Homeless discussion draws more than 60 to Saturday meeting


A crowd of more than 60 showed up at Wells Fargo Bank Saturday to hear a presentation on Laguna’s homeless by Friendship Shelter Executive Director Dawn Price.

The room was packed with passionately-held diverse opinions on how the city should treat the situation, which has led in the past to angry confrontations. Not on Saturday. City Councilman Peter Blake set the tone, requesting civil discourse rather than rancorous discord between those of a different view. 

“I am representing myself, not the city,” said Blake. “Dawn Price is as articulate as it gets. She has cutting edge ideas. I am still medieval. Sometimes I lose my temper, but I would love it if we were all cordial – this is Mister Cordial speaking.”

Price made her case with a PowerPoint presentation, followed by, sometimes interrupted by but never rudely put, questions from the folks in chairs around a large table, standing against the walls and seated on the floor. 

“Our goal is no homeless in parks or on the beaches,” said Price, a position favored by many in the room. 

Friendship Shelter’s vision is ending chronic homelessness in South Orange County, one person at a time; that no one is homeless in our community for more than 30 days and that they have a bed for every one of those days. 

Reuniting families is another goal, not always possible if the family has given up on a member. However, social worker Carol Eastman reported on recently reuniting two families that were willing to try again.   

“If their family doesn’t support them, why should we?” questioned one participant at the meeting.

Attorney Jennifer Zeiter suggested the homeless could give back to the community that is supporting them by volunteering. 

Price firmly believes that the best way to get the chronically homeless off the streets is to get them into permanent supportive housing. She claims it is cheaper, cutting in half the $100,000 cost per chronically homeless person in shelters or on the streets per year. That reduction can save the city $4.3 million a year, she said.

Blake was among those who question Price’s numbers.

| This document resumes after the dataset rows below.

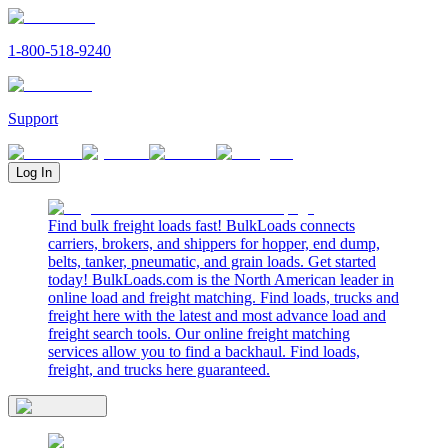
1-800-518-9240
Support
Log In
Find bulk freight loads fast! BulkLoads connects
carriers, brokers, and shippers for hopper, end dump,
belts, tanker, pneumatic, and grain loads. Get started
today! BulkLoads.com is the North American leader in
online load and freight matching. Find loads, trucks and
freight here with the latest and most advance load and
freight search tools. Our online freight matching
services allow you to find a backhaul. Find loads,
freight, and trucks here guaranteed.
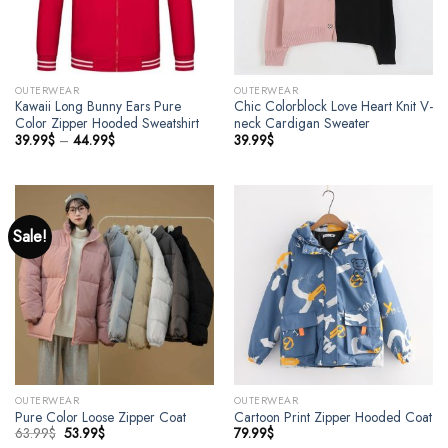
OUTERWEAR
OUTERWEAR
Kawaii Long Bunny Ears Pure
Chic Colorblock Love Heart Knit V-
Color Zipper Hooded Sweatshirt
neck Cardigan Sweater
39.99
$
–
44.99
$
39.99
$
Sale!
OUTERWEAR
OUTERWEAR
Pure Color Loose Zipper Coat
Cartoon Print Zipper Hooded Coat
63.99
$
53.99
$
79.99
$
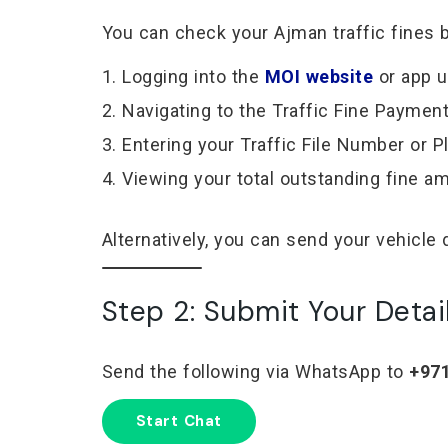
You can check your Ajman traffic fines b
Logging into the
MOI website
or app 
Navigating to the Traffic Fine Paymen
Entering your Traffic File Number or 
Viewing your total outstanding fine a
Alternatively, you can send your vehicle 
Step 2: Submit Your Detai
Send the following via WhatsApp to
+971
Start Chat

Currently, Friendship Shelter offers 30 beds in their building on South Coast Highway, 45 mats at the Alternative Sleeping Location in Laguna Canyon, a combined 87 beds in permanent supportive housing including at Henderson House – named for Friendship Shelter founder Rev. Colin Henderson – in San Clemente, Silver Lantern in Dana Point and scattered single units. 

Friendship Shelter will add another 17 beds in a San Clemente building formerly rented by the month as affordable housing, as the tenants’ leases expire.

“I can’t tell you how angry that makes me,” said Blake.

His reaction was echoed by some participants in the meeting, who objected to the idea of moving out people who are paying rent and “moving in drug addicts.”

One man flat out did not believe Price’s statement that a donor, whose named Price declined to reveal, came up with the $3.5 million to buy the building.

“Somebody is making money out of this,” he said.

Besides the cost of the chronically homeless to the public, concern was expressed about safety issues: the merely annoying or downright scary encounters with the homeless on the streets, at Main Beach or in Heisler Park.

One man said his daughter and her two daughters are afraid to go the beach because of the homeless. Several in the audience nodded their heads in agreement. 

Police have upped their presence at Main Beach at the request of Blake and Mayor Pro Tem Steve Dicterow and reports of misconduct have declined. 

Friendship Shelter has also created a day-time program at the ASL, at which people can shower, wash clothes and get some counseling – not spend their days aimlessly wandering or sunning themselves on park benches.    

“If they aren’t breaking any laws, they have a much right to sit on a bench in a park as I do,” said Laguna Beach resident Anne Frank. 

“And I will gladly pay the taxes.” 

Blake said there has been talk of formally organizing a group, possibly to be called Laguna Residents Alliance. Saturday’s meeting was organized by Jeanette Huber. She can be contacted on Nextdoor.